Simulation diagram of traditional sliding mode control strategy under variable load.

From the two sets of simulation experiments, it can be observed that the control strategy proposed in this paper exhibits better torque ripple suppression effects and shorter startup times compared to the traditional sliding mode control strategy under constant operating conditions. When dealing with sudden changes in operating conditions, the sliding mode control strategy proposed in this paper can respond quickly and exhibit ideal waveforms, demonstrating superior dynamic performance compared to the traditional sliding mode control strategy.

Conclusion

This paper addresses the issues of large chattering and long response times associated with traditional sliding mode control strategies by proposing an improved sliding mode control strategy based on an improved approach rate for direct instantaneous torque control of vehicle SRM (Switched Reluctance Motor). Through simulation comparisons with traditional sliding mode control strategies, the following conclusions were drawn:

  • The improved sliding mode control strategy, by incorporating system state variables into the conventional exponential reaching law, significantly reduces system response time, cutting motor startup time in low - and high - speed conditions by 32% and 29.03% respectively; it also strengthens the system’s anti - disturbance capability, lowering system response time during acceleration and deceleration by 27.78% and 23.53%, thus enhancing system dynamic performance.

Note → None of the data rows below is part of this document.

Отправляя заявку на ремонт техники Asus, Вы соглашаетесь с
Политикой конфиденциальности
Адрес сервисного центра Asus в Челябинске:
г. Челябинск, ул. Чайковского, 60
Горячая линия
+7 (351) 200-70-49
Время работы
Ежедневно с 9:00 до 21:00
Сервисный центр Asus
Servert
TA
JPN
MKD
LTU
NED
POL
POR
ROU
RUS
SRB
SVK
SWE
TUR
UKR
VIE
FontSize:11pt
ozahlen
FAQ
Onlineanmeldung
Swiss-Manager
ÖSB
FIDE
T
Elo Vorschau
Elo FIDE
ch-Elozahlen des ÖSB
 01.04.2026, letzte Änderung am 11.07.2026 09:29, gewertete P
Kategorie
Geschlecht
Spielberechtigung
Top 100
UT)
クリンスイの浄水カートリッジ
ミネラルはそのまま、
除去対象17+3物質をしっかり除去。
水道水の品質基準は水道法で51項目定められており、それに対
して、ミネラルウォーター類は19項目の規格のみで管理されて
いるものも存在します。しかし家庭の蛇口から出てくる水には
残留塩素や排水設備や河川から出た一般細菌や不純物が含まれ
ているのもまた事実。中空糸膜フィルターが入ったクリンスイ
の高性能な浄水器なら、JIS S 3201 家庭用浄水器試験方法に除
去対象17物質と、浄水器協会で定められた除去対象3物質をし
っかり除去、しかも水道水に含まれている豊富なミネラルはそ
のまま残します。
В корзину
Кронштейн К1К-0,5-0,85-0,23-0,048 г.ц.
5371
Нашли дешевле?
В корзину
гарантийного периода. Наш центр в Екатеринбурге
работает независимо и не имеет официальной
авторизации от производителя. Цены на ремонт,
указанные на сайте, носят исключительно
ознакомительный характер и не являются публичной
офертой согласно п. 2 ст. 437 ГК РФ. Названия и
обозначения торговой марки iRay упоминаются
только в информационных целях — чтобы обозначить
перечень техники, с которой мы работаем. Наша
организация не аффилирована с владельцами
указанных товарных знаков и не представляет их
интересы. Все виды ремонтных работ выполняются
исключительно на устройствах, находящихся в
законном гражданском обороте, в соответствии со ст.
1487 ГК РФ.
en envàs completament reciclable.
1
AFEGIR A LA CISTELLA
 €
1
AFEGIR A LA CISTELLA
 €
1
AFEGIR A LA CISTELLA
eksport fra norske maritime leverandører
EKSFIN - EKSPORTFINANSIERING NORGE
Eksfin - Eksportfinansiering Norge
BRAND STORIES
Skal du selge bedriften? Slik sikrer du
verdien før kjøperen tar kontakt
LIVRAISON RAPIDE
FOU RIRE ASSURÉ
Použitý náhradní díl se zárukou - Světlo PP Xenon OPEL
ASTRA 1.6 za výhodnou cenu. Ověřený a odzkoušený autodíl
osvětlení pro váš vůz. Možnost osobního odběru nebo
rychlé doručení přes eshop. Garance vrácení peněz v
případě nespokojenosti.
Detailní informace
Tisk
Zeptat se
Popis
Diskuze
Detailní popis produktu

  • The improved sliding mode control strategy, by introducing a continuous piecewise switching function, effectively suppresses system chattering. The system’s torque ripple is significantly reduced: during low - and high - speed operation, the torque ripple ratio in stable system operation drops by 29.28% and 22.99%, and during acceleration and deceleration, when the system restabilizes, the torque ripple ratio decreases by 22.33% and 20.39%.